The lowdown on caffeine: myth VS fact

by Ashley Tan 27 Jan 2020

There are many of us who can’t bear the thought of getting through the day without at least one cup of steaming hot coffee. From improving endurance performance, to enhancing concentration and reducing the likelihood of obesity, the benefits that come with caffeine consumption are pretty sizeable. Yet, not all that glitters (or in this case, percolates) is gold. To prove or dispel these conjectures, here are three explanations on the real effects of caffeine.



Claim: Caffeine leads to dehydration


Myth or Fact: There is a common misconception that caffeine is a diuretic, and therefore increases the body’s production of urine. While caffeine is, in fact, a weak diuretic and hence contributes to an increased need to urinate, this does not mean that it will lead to dehydration.

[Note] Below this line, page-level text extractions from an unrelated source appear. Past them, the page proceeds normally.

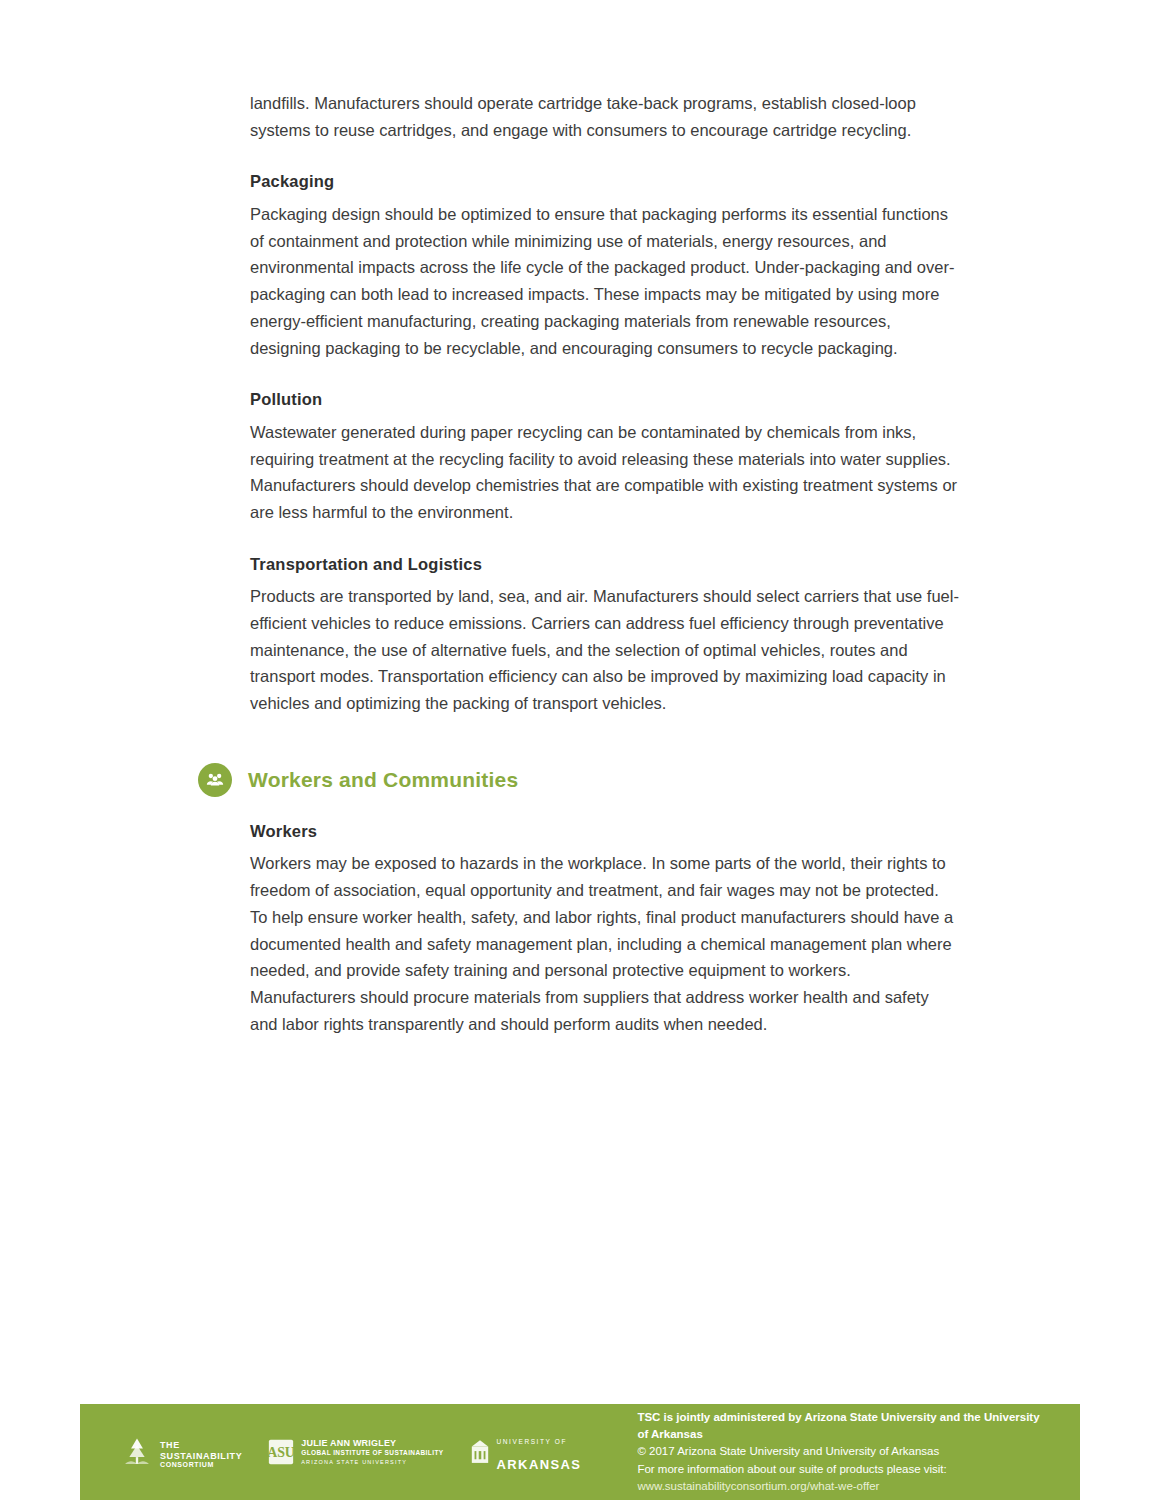landfills. Manufacturers should operate cartridge take-back programs, establish closed-loop systems to reuse cartridges, and engage with consumers to encourage cartridge recycling.
Packaging
Packaging design should be optimized to ensure that packaging performs its essential functions of containment and protection while minimizing use of materials, energy resources, and environmental impacts across the life cycle of the packaged product. Under-packaging and over-packaging can both lead to increased impacts. These impacts may be mitigated by using more energy-efficient manufacturing, creating packaging materials from renewable resources, designing packaging to be recyclable, and encouraging consumers to recycle packaging.
Pollution
Wastewater generated during paper recycling can be contaminated by chemicals from inks, requiring treatment at the recycling facility to avoid releasing these materials into water supplies. Manufacturers should develop chemistries that are compatible with existing treatment systems or are less harmful to the environment.
Transportation and Logistics
Products are transported by land, sea, and air. Manufacturers should select carriers that use fuel-efficient vehicles to reduce emissions. Carriers can address fuel efficiency through preventative maintenance, the use of alternative fuels, and the selection of optimal vehicles, routes and transport modes. Transportation efficiency can also be improved by maximizing load capacity in vehicles and optimizing the packing of transport vehicles.
Workers and Communities
Workers
Workers may be exposed to hazards in the workplace. In some parts of the world, their rights to freedom of association, equal opportunity and treatment, and fair wages may not be protected. To help ensure worker health, safety, and labor rights, final product manufacturers should have a documented health and safety management plan, including a chemical management plan where needed, and provide safety training and personal protective equipment to workers. Manufacturers should procure materials from suppliers that address worker health and safety and labor rights transparently and should perform audits when needed.
THE SUSTAINABILITY CONSORTIUM
ASU JULIE ANN WRIGLEY
GLOBAL INSTITUTE of SUSTAINABILITY
ARIZONA STATE UNIVERSITY
University of
Arkansas
TSC is jointly administered by Arizona State University and the University of Arkansas
© 2017 Arizona State University and University of Arkansas
For more information about our suite of products please visit: www.sustainabilityconsortium.org/what-we-offer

In fact, a 2005 study which aimed to determine if 3 different levels of controlled caffeine consumption affected hydration found that healthy individuals who consumed varying amounts of caffeine (0mg, 3mg or 6mg) for five days with no other dietary caffeine intake did not suffer from hypohydration. This proves that consuming caffeine does not lead to dehydration, as long as it is taken in moderate amounts.  


Claim: Caffeine interferes with sleep


Myth or Fact: When you’re unable to sleep at night and have a hard time battling disrupted rest, do you sometimes find yourself blaming it on that cup of cold-brew you had just before going to bed? Well, a 2013 study found that 400mg of caffeine taken 6 hours before bedtime can reduce sleep by more than 1 hour. Other effects include sleep disturbance and disruptions to your circadian rhythm, which can affect physiological processes that exacerbate fatigue and insomnia. Caffeine is after all considered a stimulant, so it doesn’t make a lot of sense to consume it around bedtime.

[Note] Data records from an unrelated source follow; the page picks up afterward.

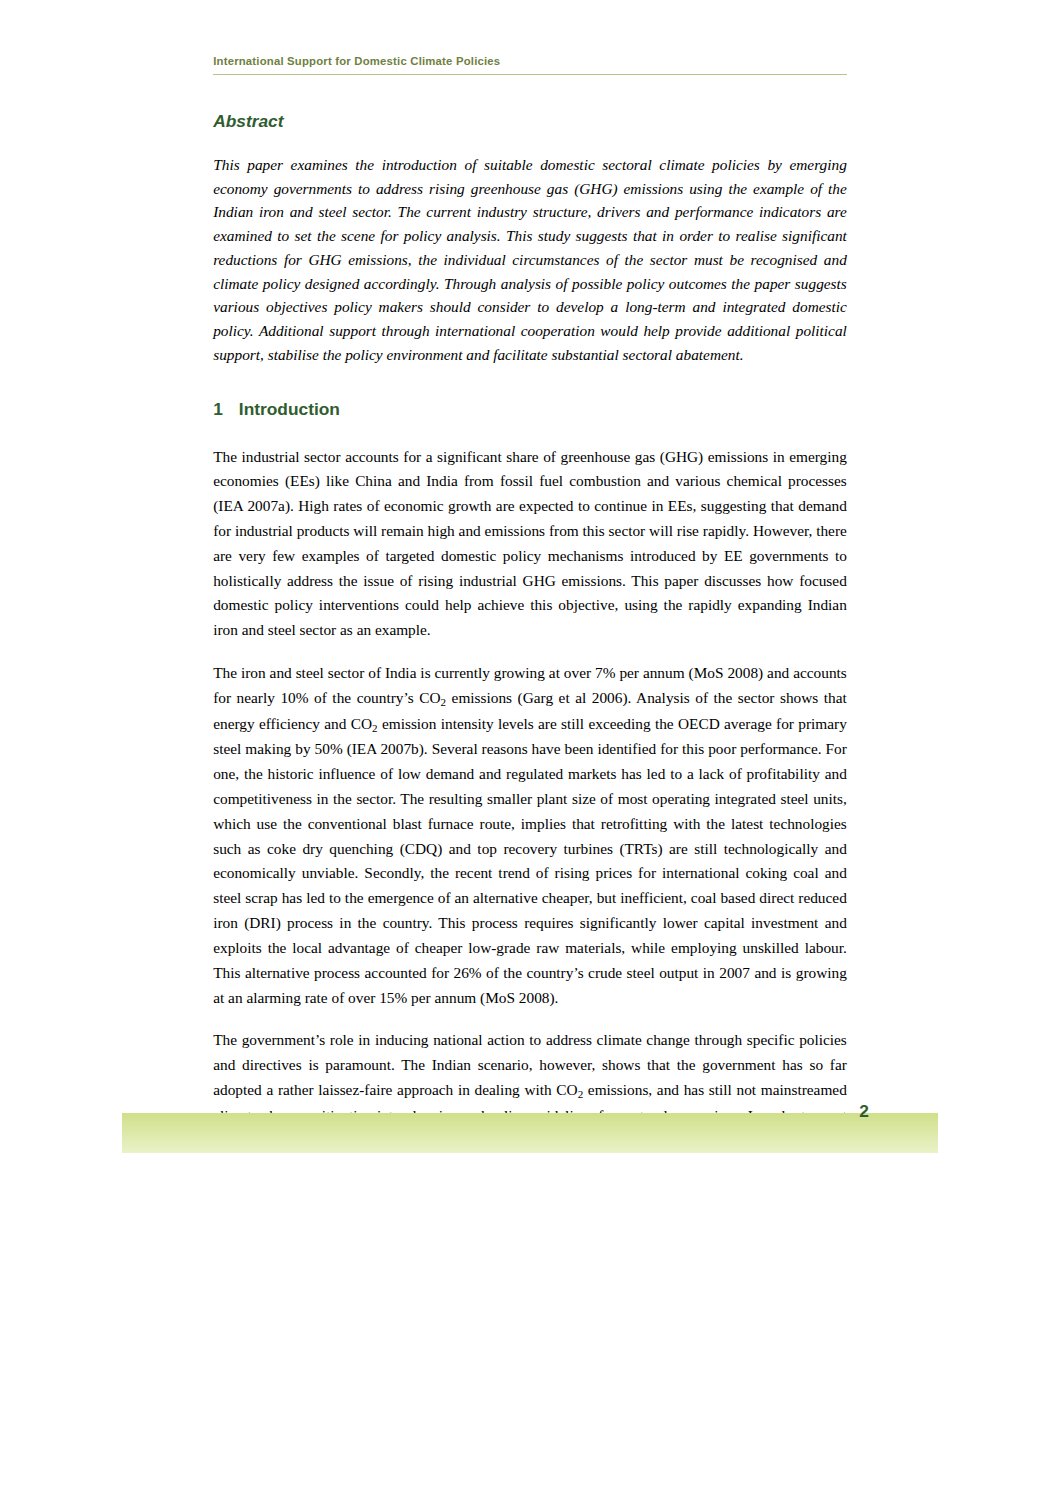International Support for Domestic Climate Policies
Abstract
This paper examines the introduction of suitable domestic sectoral climate policies by emerging economy governments to address rising greenhouse gas (GHG) emissions using the example of the Indian iron and steel sector. The current industry structure, drivers and performance indicators are examined to set the scene for policy analysis. This study suggests that in order to realise significant reductions for GHG emissions, the individual circumstances of the sector must be recognised and climate policy designed accordingly. Through analysis of possible policy outcomes the paper suggests various objectives policy makers should consider to develop a long-term and integrated domestic policy. Additional support through international cooperation would help provide additional political support, stabilise the policy environment and facilitate substantial sectoral abatement.
1 Introduction
The industrial sector accounts for a significant share of greenhouse gas (GHG) emissions in emerging economies (EEs) like China and India from fossil fuel combustion and various chemical processes (IEA 2007a). High rates of economic growth are expected to continue in EEs, suggesting that demand for industrial products will remain high and emissions from this sector will rise rapidly. However, there are very few examples of targeted domestic policy mechanisms introduced by EE governments to holistically address the issue of rising industrial GHG emissions. This paper discusses how focused domestic policy interventions could help achieve this objective, using the rapidly expanding Indian iron and steel sector as an example.
The iron and steel sector of India is currently growing at over 7% per annum (MoS 2008) and accounts for nearly 10% of the country’s CO2 emissions (Garg et al 2006). Analysis of the sector shows that energy efficiency and CO2 emission intensity levels are still exceeding the OECD average for primary steel making by 50% (IEA 2007b). Several reasons have been identified for this poor performance. For one, the historic influence of low demand and regulated markets has led to a lack of profitability and competitiveness in the sector. The resulting smaller plant size of most operating integrated steel units, which use the conventional blast furnace route, implies that retrofitting with the latest technologies such as coke dry quenching (CDQ) and top recovery turbines (TRTs) are still technologically and economically unviable. Secondly, the recent trend of rising prices for international coking coal and steel scrap has led to the emergence of an alternative cheaper, but inefficient, coal based direct reduced iron (DRI) process in the country. This process requires significantly lower capital investment and exploits the local advantage of cheaper low-grade raw materials, while employing unskilled labour. This alternative process accounted for 26% of the country’s crude steel output in 2007 and is growing at an alarming rate of over 15% per annum (MoS 2008).
The government’s role in inducing national action to address climate change through specific policies and directives is paramount. The Indian scenario, however, shows that the government has so far adopted a rather laissez-faire approach in dealing with CO2 emissions, and has still not mainstreamed climate change mitigation into planning and policy guidelines for sectoral expansions. In order to meet the growing demand for steel, the Indian government continues to approve new steel units without
2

Claim: High doses of caffeine may be harmful to pregnancy


Myth or Fact: It is true that large amounts of caffeine can have an adverse effect on foetal growth. Research has shown that a foetus (which is still developing) is unable to fully metabolise the caffeine that crosses the placenta. Experts such as the American College of Obstetricians and Gynaecologists have recommended that pregnant women limit their daily caffeine consumption to below 200 mg, which equates to about one cup of coffee, to prevent complications in pregnancy.

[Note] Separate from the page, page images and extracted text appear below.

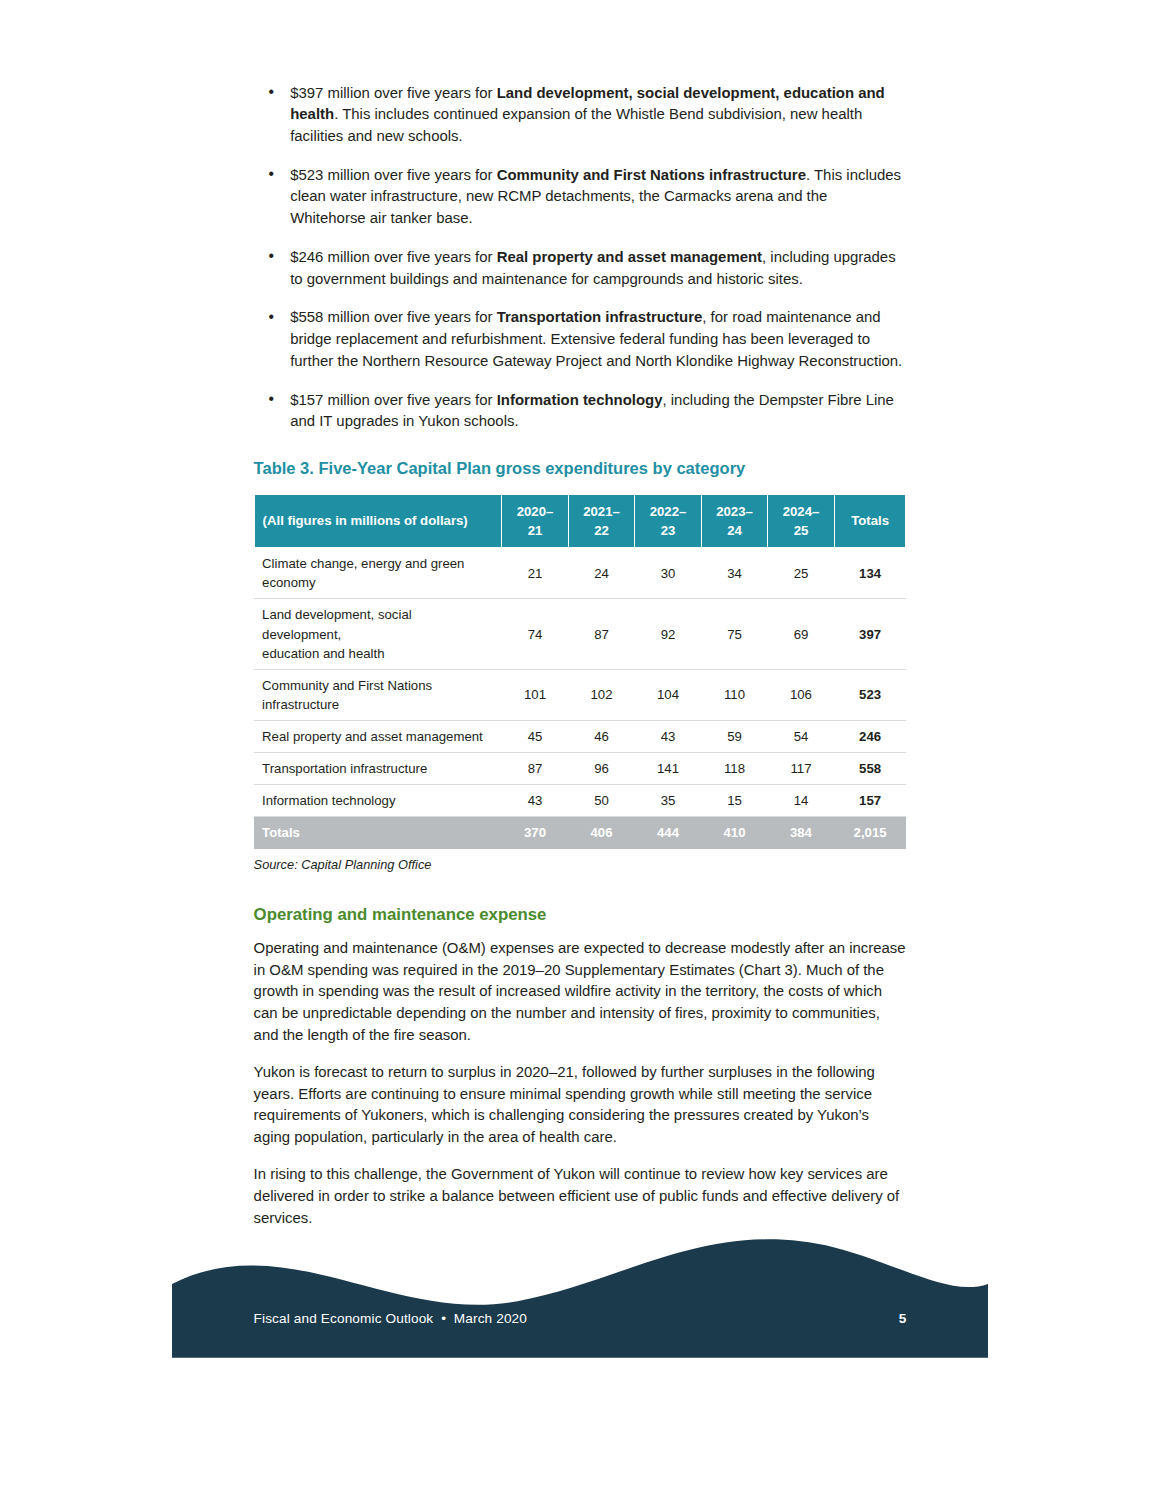$397 million over five years for Land development, social development, education and health. This includes continued expansion of the Whistle Bend subdivision, new health facilities and new schools.
$523 million over five years for Community and First Nations infrastructure. This includes clean water infrastructure, new RCMP detachments, the Carmacks arena and the Whitehorse air tanker base.
$246 million over five years for Real property and asset management, including upgrades to government buildings and maintenance for campgrounds and historic sites.
$558 million over five years for Transportation infrastructure, for road maintenance and bridge replacement and refurbishment. Extensive federal funding has been leveraged to further the Northern Resource Gateway Project and North Klondike Highway Reconstruction.
$157 million over five years for Information technology, including the Dempster Fibre Line and IT upgrades in Yukon schools.
Table 3. Five-Year Capital Plan gross expenditures by category
| (All figures in millions of dollars) | 2020–21 | 2021–22 | 2022–23 | 2023–24 | 2024–25 | Totals |
| --- | --- | --- | --- | --- | --- | --- |
| Climate change, energy and green economy | 21 | 24 | 30 | 34 | 25 | 134 |
| Land development, social development, education and health | 74 | 87 | 92 | 75 | 69 | 397 |
| Community and First Nations infrastructure | 101 | 102 | 104 | 110 | 106 | 523 |
| Real property and asset management | 45 | 46 | 43 | 59 | 54 | 246 |
| Transportation infrastructure | 87 | 96 | 141 | 118 | 117 | 558 |
| Information technology | 43 | 50 | 35 | 15 | 14 | 157 |
| Totals | 370 | 406 | 444 | 410 | 384 | 2,015 |
Source: Capital Planning Office
Operating and maintenance expense
Operating and maintenance (O&M) expenses are expected to decrease modestly after an increase in O&M spending was required in the 2019–20 Supplementary Estimates (Chart 3). Much of the growth in spending was the result of increased wildfire activity in the territory, the costs of which can be unpredictable depending on the number and intensity of fires, proximity to communities, and the length of the fire season.
Yukon is forecast to return to surplus in 2020–21, followed by further surpluses in the following years. Efforts are continuing to ensure minimal spending growth while still meeting the service requirements of Yukoners, which is challenging considering the pressures created by Yukon’s aging population, particularly in the area of health care.
In rising to this challenge, the Government of Yukon will continue to review how key services are delivered in order to strike a balance between efficient use of public funds and effective delivery of services.
Fiscal and Economic Outlook • March 2020 5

While many of us may find it difficult to sustain our performance at work (much less function like a normal human being) without drinking coffee, it is important for us raise our own awareness by distinguishing the real and perceived effects of caffeine. Research on the health perks and disadvantages of coffee may still be ongoing, but everything in moderation is more often than not a good rule to live by. If lack of energy is a concern, consider tweaking your daily schedule to get more quality rest in, as opposed to relying on dietary stimulants.